_What the exercise asks:_
All lines in the material containing the word "wrist" need to be copied.

_Exercise data:_
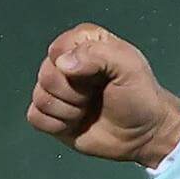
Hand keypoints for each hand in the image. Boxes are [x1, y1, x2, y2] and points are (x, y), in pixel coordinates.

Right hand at [28, 23, 179, 166]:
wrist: (144, 134)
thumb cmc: (140, 97)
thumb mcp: (130, 67)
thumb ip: (98, 55)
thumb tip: (62, 64)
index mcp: (83, 43)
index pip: (58, 49)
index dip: (77, 66)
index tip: (101, 76)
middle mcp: (65, 63)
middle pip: (46, 75)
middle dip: (74, 92)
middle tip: (96, 96)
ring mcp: (56, 90)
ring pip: (40, 97)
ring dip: (68, 110)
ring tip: (89, 110)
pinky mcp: (50, 115)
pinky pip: (35, 117)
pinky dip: (56, 124)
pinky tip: (76, 123)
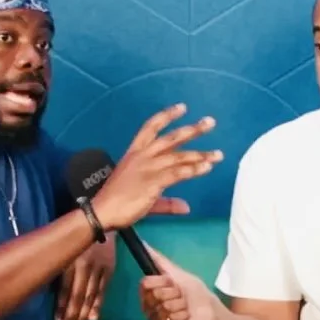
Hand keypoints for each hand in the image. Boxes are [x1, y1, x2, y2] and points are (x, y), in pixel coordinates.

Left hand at [55, 237, 115, 319]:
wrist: (100, 221)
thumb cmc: (76, 236)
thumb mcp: (63, 249)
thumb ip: (59, 270)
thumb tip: (51, 292)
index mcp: (71, 261)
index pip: (65, 289)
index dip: (61, 307)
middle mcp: (84, 266)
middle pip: (77, 296)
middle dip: (72, 317)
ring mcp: (98, 268)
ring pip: (90, 296)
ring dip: (84, 315)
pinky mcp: (110, 269)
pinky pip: (103, 289)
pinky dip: (98, 304)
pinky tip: (94, 318)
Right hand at [90, 103, 221, 229]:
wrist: (101, 212)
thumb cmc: (117, 202)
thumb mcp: (143, 196)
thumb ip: (167, 202)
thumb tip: (186, 207)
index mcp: (134, 153)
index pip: (151, 127)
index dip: (167, 115)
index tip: (182, 107)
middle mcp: (142, 156)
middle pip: (171, 138)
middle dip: (192, 129)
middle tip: (210, 122)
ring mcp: (148, 168)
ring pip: (179, 157)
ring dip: (200, 155)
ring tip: (218, 154)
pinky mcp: (152, 182)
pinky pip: (177, 173)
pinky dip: (193, 170)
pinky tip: (206, 168)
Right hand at [137, 245, 217, 319]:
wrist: (207, 309)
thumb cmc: (193, 290)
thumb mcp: (177, 272)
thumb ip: (159, 259)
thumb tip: (144, 243)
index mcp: (148, 288)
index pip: (146, 283)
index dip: (162, 282)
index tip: (172, 282)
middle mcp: (147, 302)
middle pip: (156, 295)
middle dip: (174, 294)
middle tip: (181, 296)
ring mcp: (152, 316)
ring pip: (164, 308)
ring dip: (180, 306)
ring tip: (184, 307)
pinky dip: (180, 316)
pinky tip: (184, 316)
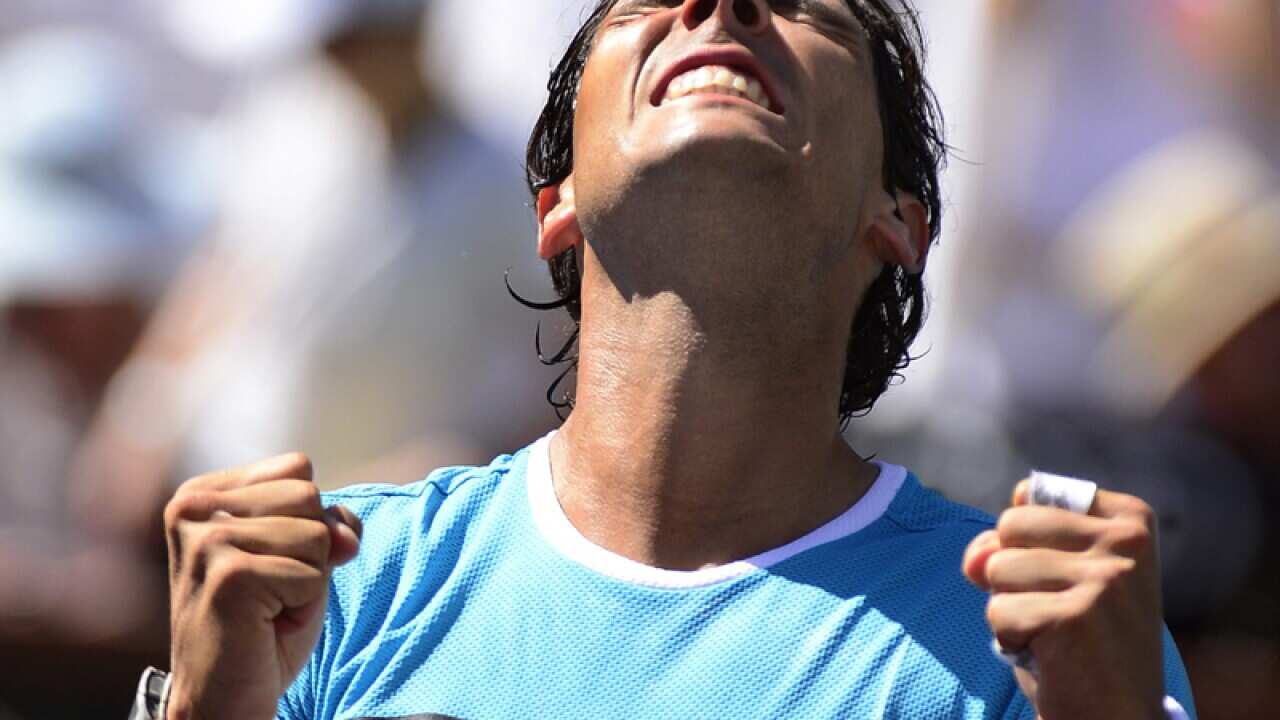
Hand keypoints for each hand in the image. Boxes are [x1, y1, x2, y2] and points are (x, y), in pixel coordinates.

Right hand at [164, 453, 361, 719]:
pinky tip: (265, 624)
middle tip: (271, 589)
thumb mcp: (301, 557)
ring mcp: (207, 541)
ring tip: (268, 607)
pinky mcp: (228, 576)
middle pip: (308, 495)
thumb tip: (346, 535)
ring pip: (316, 535)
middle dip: (310, 548)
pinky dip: (304, 604)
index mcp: (201, 492)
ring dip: (308, 579)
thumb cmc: (261, 623)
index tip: (270, 559)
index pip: (297, 468)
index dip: (306, 518)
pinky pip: (312, 573)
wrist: (223, 696)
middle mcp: (193, 508)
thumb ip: (328, 523)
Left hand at [962, 480, 1164, 719]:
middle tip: (1058, 610)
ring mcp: (1105, 579)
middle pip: (1009, 525)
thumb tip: (974, 561)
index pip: (1028, 496)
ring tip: (1055, 634)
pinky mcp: (1075, 618)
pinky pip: (998, 611)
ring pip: (997, 568)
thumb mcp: (1051, 576)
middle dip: (1014, 572)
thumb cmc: (1084, 641)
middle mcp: (1126, 542)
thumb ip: (1004, 547)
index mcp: (1130, 519)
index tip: (1070, 577)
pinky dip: (1010, 639)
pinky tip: (1051, 657)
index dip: (1027, 542)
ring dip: (1011, 608)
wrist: (1119, 715)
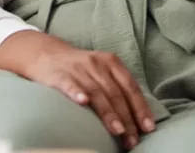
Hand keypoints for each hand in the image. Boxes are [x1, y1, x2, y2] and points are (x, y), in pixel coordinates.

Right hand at [0, 31, 153, 148]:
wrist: (46, 54)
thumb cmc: (80, 70)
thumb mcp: (102, 72)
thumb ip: (118, 89)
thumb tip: (138, 118)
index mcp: (111, 63)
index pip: (130, 87)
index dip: (140, 107)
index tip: (148, 127)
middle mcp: (97, 64)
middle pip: (116, 93)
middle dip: (126, 118)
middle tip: (132, 139)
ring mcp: (78, 69)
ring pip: (97, 92)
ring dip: (109, 113)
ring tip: (118, 130)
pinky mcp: (59, 75)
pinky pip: (69, 84)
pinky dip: (76, 92)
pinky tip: (83, 102)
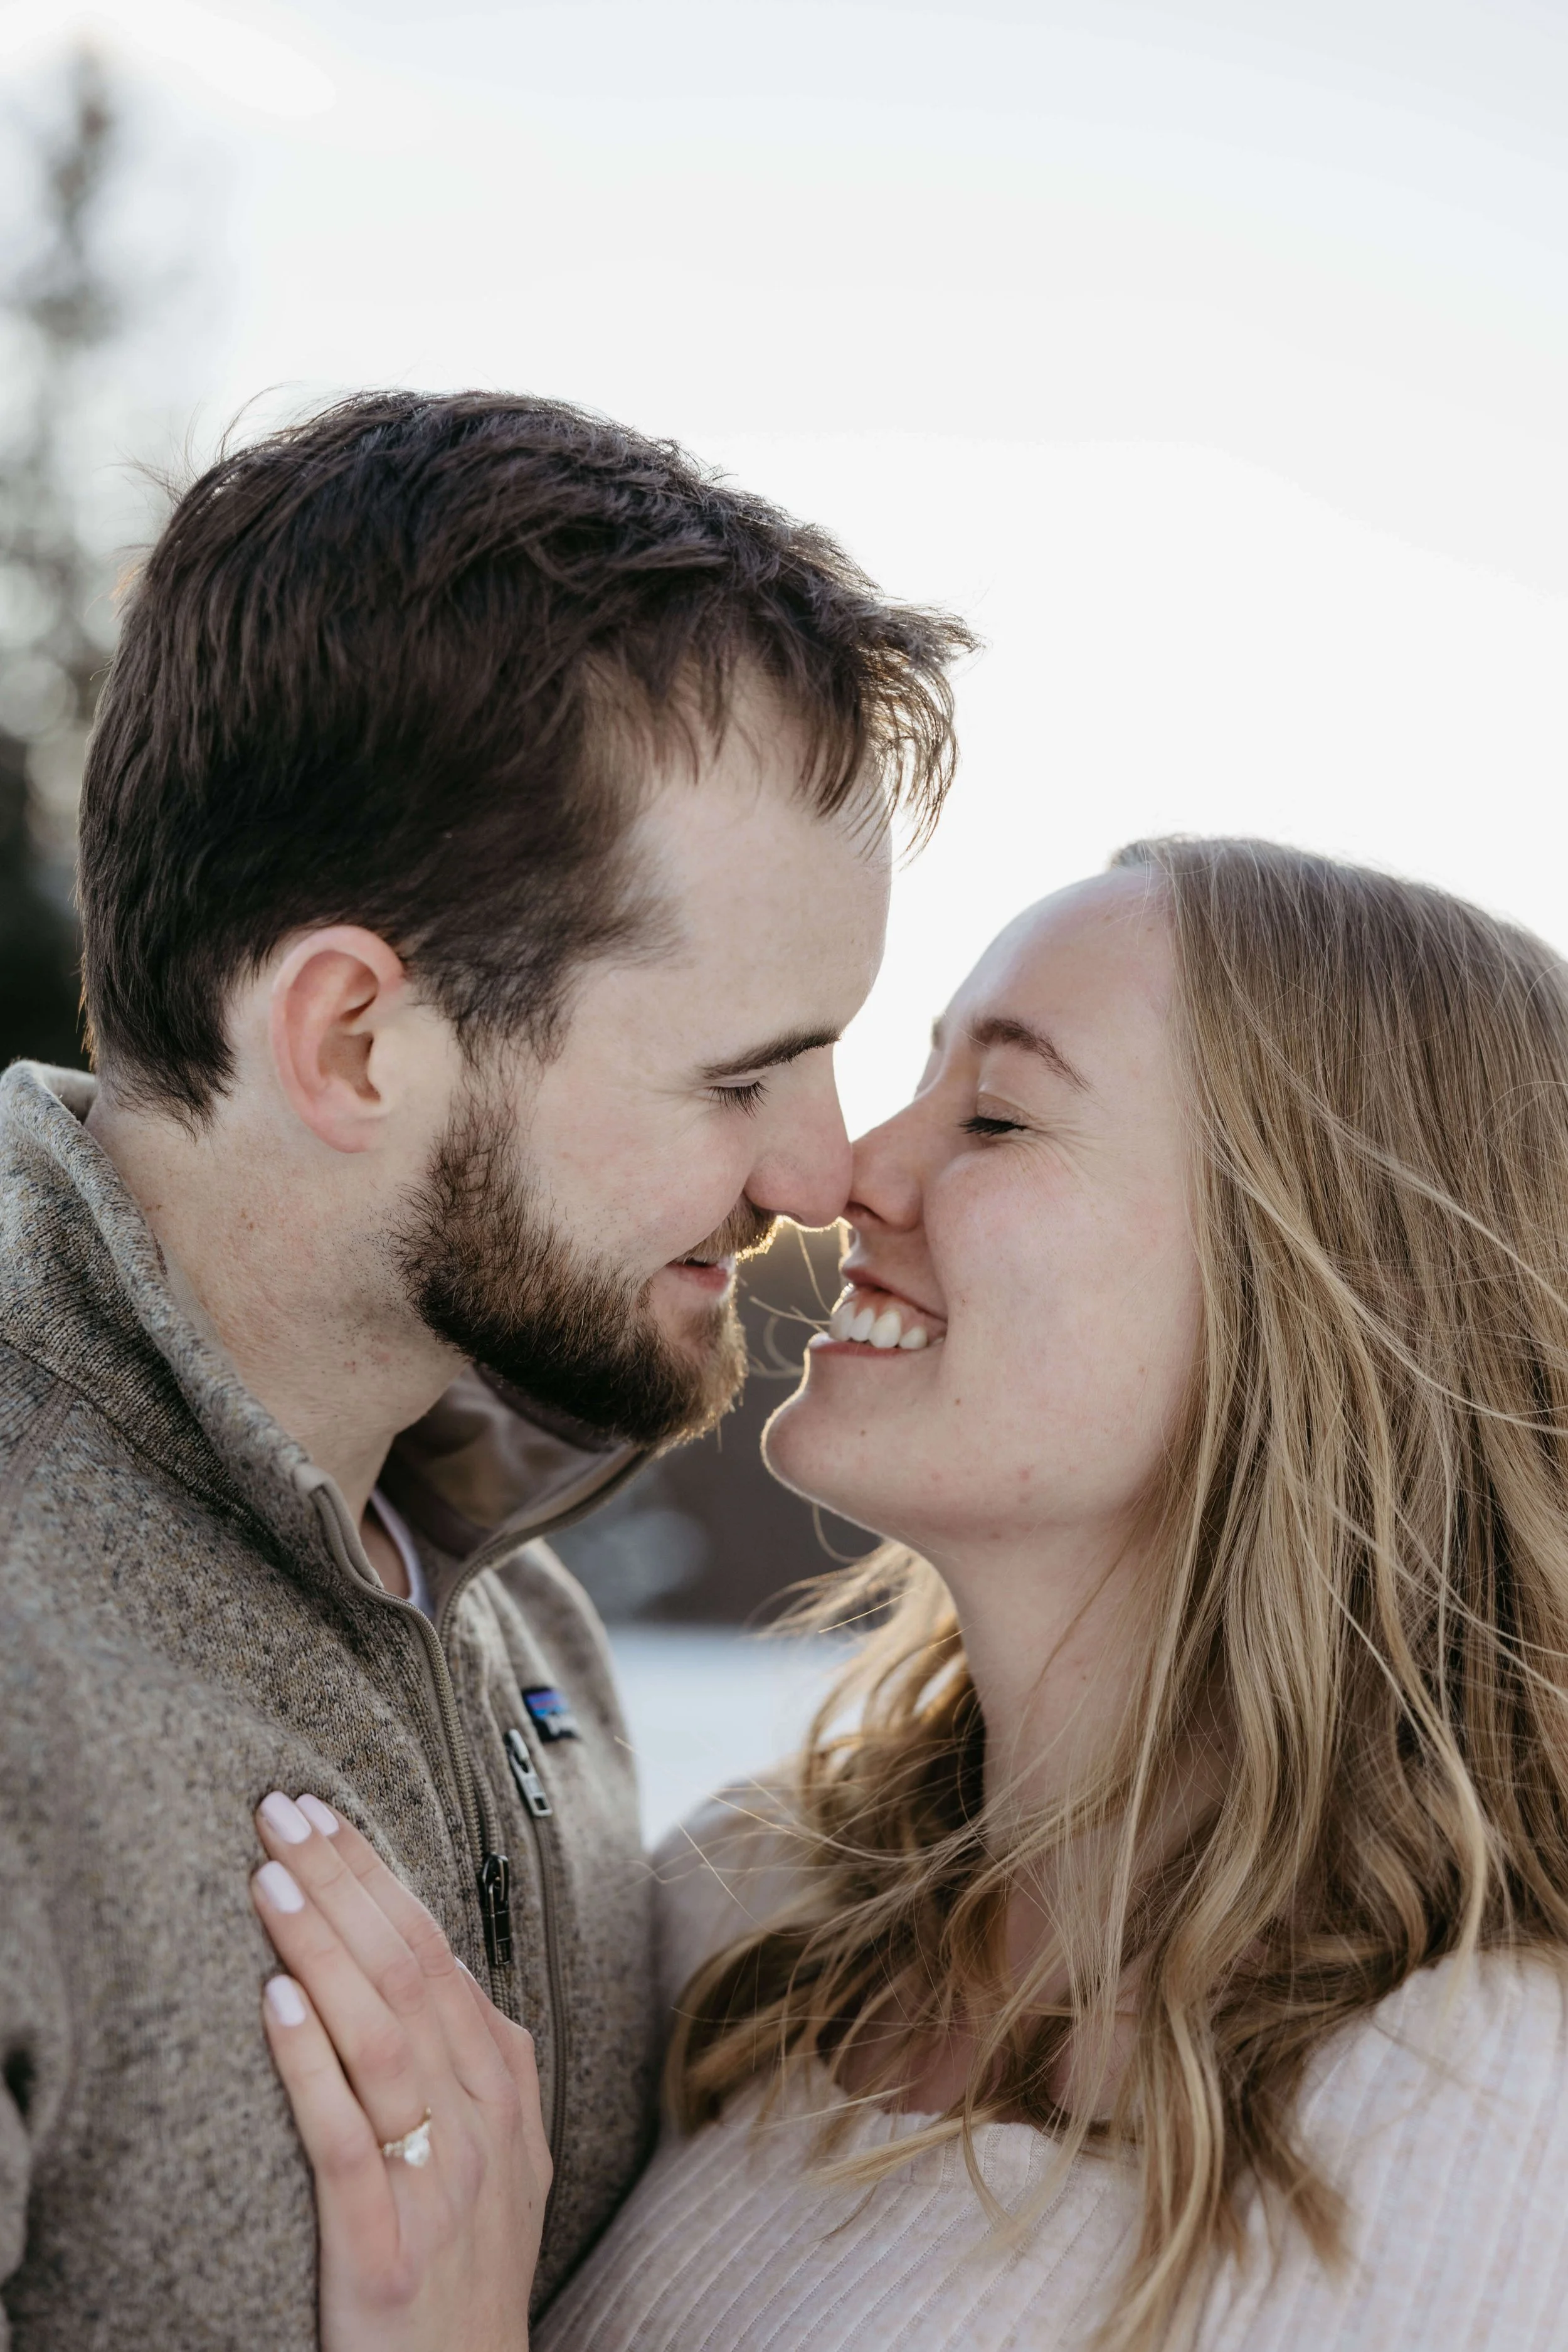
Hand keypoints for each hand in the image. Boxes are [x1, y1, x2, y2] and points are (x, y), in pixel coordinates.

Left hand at [251, 1791, 549, 2351]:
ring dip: (324, 1949)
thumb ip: (466, 2057)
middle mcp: (480, 2120)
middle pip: (410, 1973)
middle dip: (344, 1881)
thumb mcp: (493, 2147)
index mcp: (502, 2083)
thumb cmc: (467, 2261)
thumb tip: (427, 1958)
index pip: (435, 1949)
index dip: (376, 1875)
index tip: (322, 1813)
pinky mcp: (384, 2252)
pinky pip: (346, 2142)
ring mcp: (438, 2184)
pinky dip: (312, 2064)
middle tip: (281, 1813)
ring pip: (383, 2038)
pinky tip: (276, 2005)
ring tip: (271, 1882)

_Solution for this problem:_
wrist: (144, 134)
wrist: (100, 221)
wrist: (101, 212)
wrist: (207, 309)
wrist: (223, 696)
wrist: (1119, 715)
wrist: (46, 54)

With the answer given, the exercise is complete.